遺伝子診断追加の臨床的有用性を無作為化試験で評価
 MINDACT試験は、術後補助化学療法の対象の選択において、標準的な臨床病理学的判定基準に、70遺伝子シグニチャー検査を追加することの臨床的な有用性を前向きに評価する無作為化第III相試験(欧州委員会第6次フレームワークプログラムなどの助成による)。

 2007~2011年に、欧州9ヵ国112施設で患者登録を行った。対象は、年齢18~70歳、組織学的に浸潤性の原発乳がん(Stage T1、T2、切除可能なT3)が確認され、リンパ節転移陰性の女性であった(2009年8月以降は、最大3個の腋窩リンパ節転移のある女性も可とした)。

 ゲノムリスクは、70遺伝子シグニチャーで評価し、臨床リスクの評価には、改訂版Adjuvant! Onlineを用いた。

 双方のリスクが低い患者は、術後補助化学療法が施行されなかったが、両リスクが高い患者には行われた。2つのリスクが一致しない患者は、いずれかのリスクに基づき、化学療法を施行する群と施行しない群に無作為に割り付けられた。

 主要エンドポイントは、無遠隔転移生存とし、初回遠隔転移の発現または死亡までの期間と定義した。臨床リスクは高いが、ゲノムリスクが低く、化学療法を行わなかった患者において、5年無遠隔転移生存率の95%信頼区間(CI)の下限値が92%(非劣性境界)を上回るかを検討した。

術後補助化学療法なしでも、5年無遠隔転移リスク上昇せず
 6,693例が登録された。年齢は、<35歳が1.8%、35~49歳が31.4%、50~70歳が65.9%、>70歳が0.8%であり、リンパ節転移陰性が79.0%、ホルモン受容体陽性が88.4%、HER2陰性は90.3%であった。

 低臨床リスク/低ゲノムリスク群は2,745例(41.0%)、低臨床リスク/高ゲノムリスク群は592例(8.8%)、高臨床リスク/低ゲノムリスク群は1,550例(23.2%)、高臨床リスク/高ゲノムリスク群は1,806例(27.0%)であった。

 高臨床リスク/低ゲノムリスク群の化学療法非施行例の5年無遠隔転移生存率は、94.7%(95%CI:92.5~96.2)であり、95%CI下限値≧92%を満たした。

 同群の化学療法非施行例と施行例の5年無遠隔転移生存率の絶対差は1.5ポイントであり、非施行例のほうが低かったが、有意な差は認めなかった(ハザード比[HR]:0.78、95%CI:0.50~1.21、p=0.27)。

 エストロゲン受容体陽性、HER2陰性、リンパ節転移陰性、同陽性のサブグループの無遠隔転移生存率も、同様の結果であった。

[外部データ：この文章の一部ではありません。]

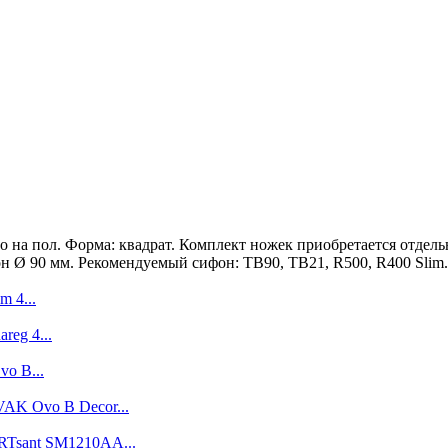
о на пол. Форма: квадрат. Комплект ножек приобретается отдел
н Ø 90 мм. Рекомендуемый сифон: TB90, TB21, R500, R400 Slim.
m 4...
reg 4...
o B...
AK Ovo B Decor...
Tsant SM1210AA...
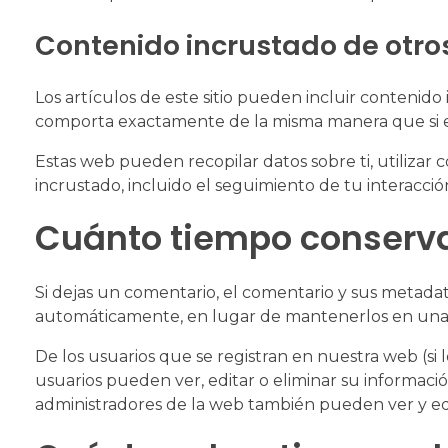
Contenido incrustado de otros
Los artículos de este sitio pueden incluir contenido
comporta exactamente de la misma manera que si el v
Estas web pueden recopilar datos sobre ti, utilizar 
incrustado, incluido el seguimiento de tu interacci
Cuánto tiempo conserv
Si dejas un comentario, el comentario y sus metad
automáticamente, en lugar de mantenerlos en una
De los usuarios que se registran en nuestra web (si
usuarios pueden ver, editar o eliminar su informa
administradores de la web también pueden ver y edi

 著者は、「70遺伝子シグニチャーを加えることで、臨床リスクは高いがゲノムリスクは低い患者において、5年時の遠隔転移または死亡のリスクを高めることなく、毒性を伴う化学療法を回避できる可能性が示唆された」とまとめ、「これらの知見により、臨床リスクの高い乳がん女性の約46%は、化学療法を必要としない可能性がある」と指摘している。